Bir başka eleştiri de, kooperatiflerin kredi hesaplamasında kullandığı tarımsal ürün değerlerinin piyasanın çok altında olması. Örneğin üreticide 12,5 liraya alınan buğday, kredi hesaplamasında 6 liradan gösteriliyor; koyunun değeri 6 bin liraya düşürülüyor. Böylece çiftçi, hak ettiği kredi limitine bile ulaşamıyor.
Kuraklık ve enflasyon birleşince tablo ağırlaştı
İklim değişikliği nedeniyle artan kuraklık, düşen verim ve yükselen girdi maliyetleri çiftçinin krediye olan ihtiyacını artırıyor. Ancak krediye ulaşamayan üretici “Bir yandan kuraklık, bir yandan bürokrasi boğuyor” diye tepki gösteriyor.

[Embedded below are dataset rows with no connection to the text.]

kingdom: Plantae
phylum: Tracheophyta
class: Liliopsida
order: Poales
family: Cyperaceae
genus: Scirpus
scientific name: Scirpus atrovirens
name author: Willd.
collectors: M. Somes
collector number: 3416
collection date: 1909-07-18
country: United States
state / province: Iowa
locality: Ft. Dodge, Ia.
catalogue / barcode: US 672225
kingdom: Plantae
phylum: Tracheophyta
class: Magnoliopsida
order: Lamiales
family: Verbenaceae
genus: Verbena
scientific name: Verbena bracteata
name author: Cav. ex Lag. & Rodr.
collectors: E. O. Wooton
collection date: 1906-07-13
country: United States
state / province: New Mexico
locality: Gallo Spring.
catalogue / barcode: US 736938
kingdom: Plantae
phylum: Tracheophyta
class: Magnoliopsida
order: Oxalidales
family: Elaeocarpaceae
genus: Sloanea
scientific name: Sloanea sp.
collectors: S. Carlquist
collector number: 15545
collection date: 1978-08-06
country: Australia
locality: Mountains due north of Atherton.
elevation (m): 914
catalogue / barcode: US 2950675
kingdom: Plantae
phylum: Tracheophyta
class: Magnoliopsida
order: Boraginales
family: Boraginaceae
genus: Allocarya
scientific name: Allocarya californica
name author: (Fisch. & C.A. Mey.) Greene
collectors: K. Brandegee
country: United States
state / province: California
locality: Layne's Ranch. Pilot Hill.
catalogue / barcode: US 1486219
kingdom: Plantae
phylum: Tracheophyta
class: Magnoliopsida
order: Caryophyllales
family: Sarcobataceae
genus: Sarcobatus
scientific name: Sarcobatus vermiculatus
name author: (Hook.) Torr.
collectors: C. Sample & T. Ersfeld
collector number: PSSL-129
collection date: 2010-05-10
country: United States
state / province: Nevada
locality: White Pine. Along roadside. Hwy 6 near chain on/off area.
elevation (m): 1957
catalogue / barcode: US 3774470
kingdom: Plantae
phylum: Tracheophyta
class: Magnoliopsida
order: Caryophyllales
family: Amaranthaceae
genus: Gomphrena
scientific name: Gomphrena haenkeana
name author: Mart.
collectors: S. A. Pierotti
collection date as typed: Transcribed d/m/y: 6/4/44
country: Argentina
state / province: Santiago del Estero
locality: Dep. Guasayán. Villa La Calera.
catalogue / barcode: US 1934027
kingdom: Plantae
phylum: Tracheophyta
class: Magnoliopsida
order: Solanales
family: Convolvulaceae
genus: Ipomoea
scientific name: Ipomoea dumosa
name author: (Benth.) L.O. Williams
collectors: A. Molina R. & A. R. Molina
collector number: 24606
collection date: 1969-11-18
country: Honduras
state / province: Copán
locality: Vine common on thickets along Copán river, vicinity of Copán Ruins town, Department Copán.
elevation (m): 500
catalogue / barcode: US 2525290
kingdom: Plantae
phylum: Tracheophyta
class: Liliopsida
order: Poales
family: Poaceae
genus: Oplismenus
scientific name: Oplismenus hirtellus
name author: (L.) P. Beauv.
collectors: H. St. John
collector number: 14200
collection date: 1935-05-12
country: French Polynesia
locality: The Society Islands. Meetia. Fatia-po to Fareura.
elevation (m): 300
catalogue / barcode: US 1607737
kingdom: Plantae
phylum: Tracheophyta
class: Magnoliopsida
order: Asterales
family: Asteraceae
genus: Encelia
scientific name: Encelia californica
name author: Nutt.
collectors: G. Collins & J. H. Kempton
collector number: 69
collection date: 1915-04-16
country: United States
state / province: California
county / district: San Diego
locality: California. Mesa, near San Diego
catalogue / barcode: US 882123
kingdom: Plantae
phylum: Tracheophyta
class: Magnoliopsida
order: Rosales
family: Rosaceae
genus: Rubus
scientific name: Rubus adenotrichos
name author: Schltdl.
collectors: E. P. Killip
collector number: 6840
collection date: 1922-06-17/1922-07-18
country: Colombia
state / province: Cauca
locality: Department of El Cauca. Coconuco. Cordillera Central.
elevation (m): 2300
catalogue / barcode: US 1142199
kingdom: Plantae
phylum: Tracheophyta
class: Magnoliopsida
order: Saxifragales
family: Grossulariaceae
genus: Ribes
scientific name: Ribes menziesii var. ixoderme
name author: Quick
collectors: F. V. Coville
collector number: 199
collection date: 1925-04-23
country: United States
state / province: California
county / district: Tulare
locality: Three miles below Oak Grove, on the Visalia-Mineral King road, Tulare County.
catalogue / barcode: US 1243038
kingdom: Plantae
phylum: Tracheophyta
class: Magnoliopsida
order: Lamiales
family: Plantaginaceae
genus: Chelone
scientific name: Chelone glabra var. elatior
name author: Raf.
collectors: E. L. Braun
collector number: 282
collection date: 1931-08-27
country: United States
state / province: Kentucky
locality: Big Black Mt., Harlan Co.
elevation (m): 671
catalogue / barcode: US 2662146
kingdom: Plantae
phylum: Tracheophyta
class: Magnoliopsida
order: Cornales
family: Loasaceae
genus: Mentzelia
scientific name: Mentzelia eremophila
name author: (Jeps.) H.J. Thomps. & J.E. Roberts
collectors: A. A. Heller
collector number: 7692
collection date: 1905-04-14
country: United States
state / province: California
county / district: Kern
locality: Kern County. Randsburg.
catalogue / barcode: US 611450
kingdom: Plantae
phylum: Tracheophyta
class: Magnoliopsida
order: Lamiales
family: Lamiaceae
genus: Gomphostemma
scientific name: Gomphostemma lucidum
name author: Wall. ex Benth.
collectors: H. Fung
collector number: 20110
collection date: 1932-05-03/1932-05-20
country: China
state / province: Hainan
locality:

Çiftçi Tarım Kredi’den 250 bin TL kredi alamazken Şekerbank’tan 4 milyon kredi alabiliyor!
Bir çiftçi, kooperatiften 250 bin TL kredi alamazken, Şekerbank’tan 4 milyon TL kredi ve yanında 4 ay faizsiz tarımsal kart alabildiğini anlatıyor. Ancak köyündeki kooperatiften bu kartla yem ve gübre almak isterken yüzde 7 komisyon kesintisiyle de karşılaşıyor.
Hazine indirimi 3 yıldır güncellenmedi
Çiftçiler ayrıca Tarım Kredi’den kullanılan kredilerin ilk 300 bin TL’sine uygulanan hazine indiriminin 3 yıldır artırılmadığını hatırlatıyor. Enflasyon yüzde 100’leri aşarken, çiftçiye tanınan indirim yerinde sayıyor. Çiftçi, “Genel Müdür neden bu konuda bir adım atmıyor?” diye soruyor.
Sistem bankalaştı, sosyal yön kayboldu
Tarım ekonomistlerine göre kooperatif kredileri sosyal dayanışma ve üretimi sürdürme amaçlıydı. Bugünse tamamen banka mantığıyla ‘teminat güvenliği’ ön plana çıkarıldı. Uzmanlar; kredi limitlerinin enflasyona göre güncellenmesi, kefalet sisteminin geri getirilmesi, taşıt ve taşınmaz değerlerinin gerçek fiyatlarla tespit edilmesi ve kredi değerlendirmelerinin hızlandırılması gerektiğini söylüyor.
Türkiye’de tarımın bel kemiği olan çiftçi, kuraklıkla ve girdi maliyetleriyle zaten savaşıyor. Bir de Tarım Kredi Kooperatiflerinin ağır teminat ve düşük limit politikası, çiftçiyi üretimden koparıyor.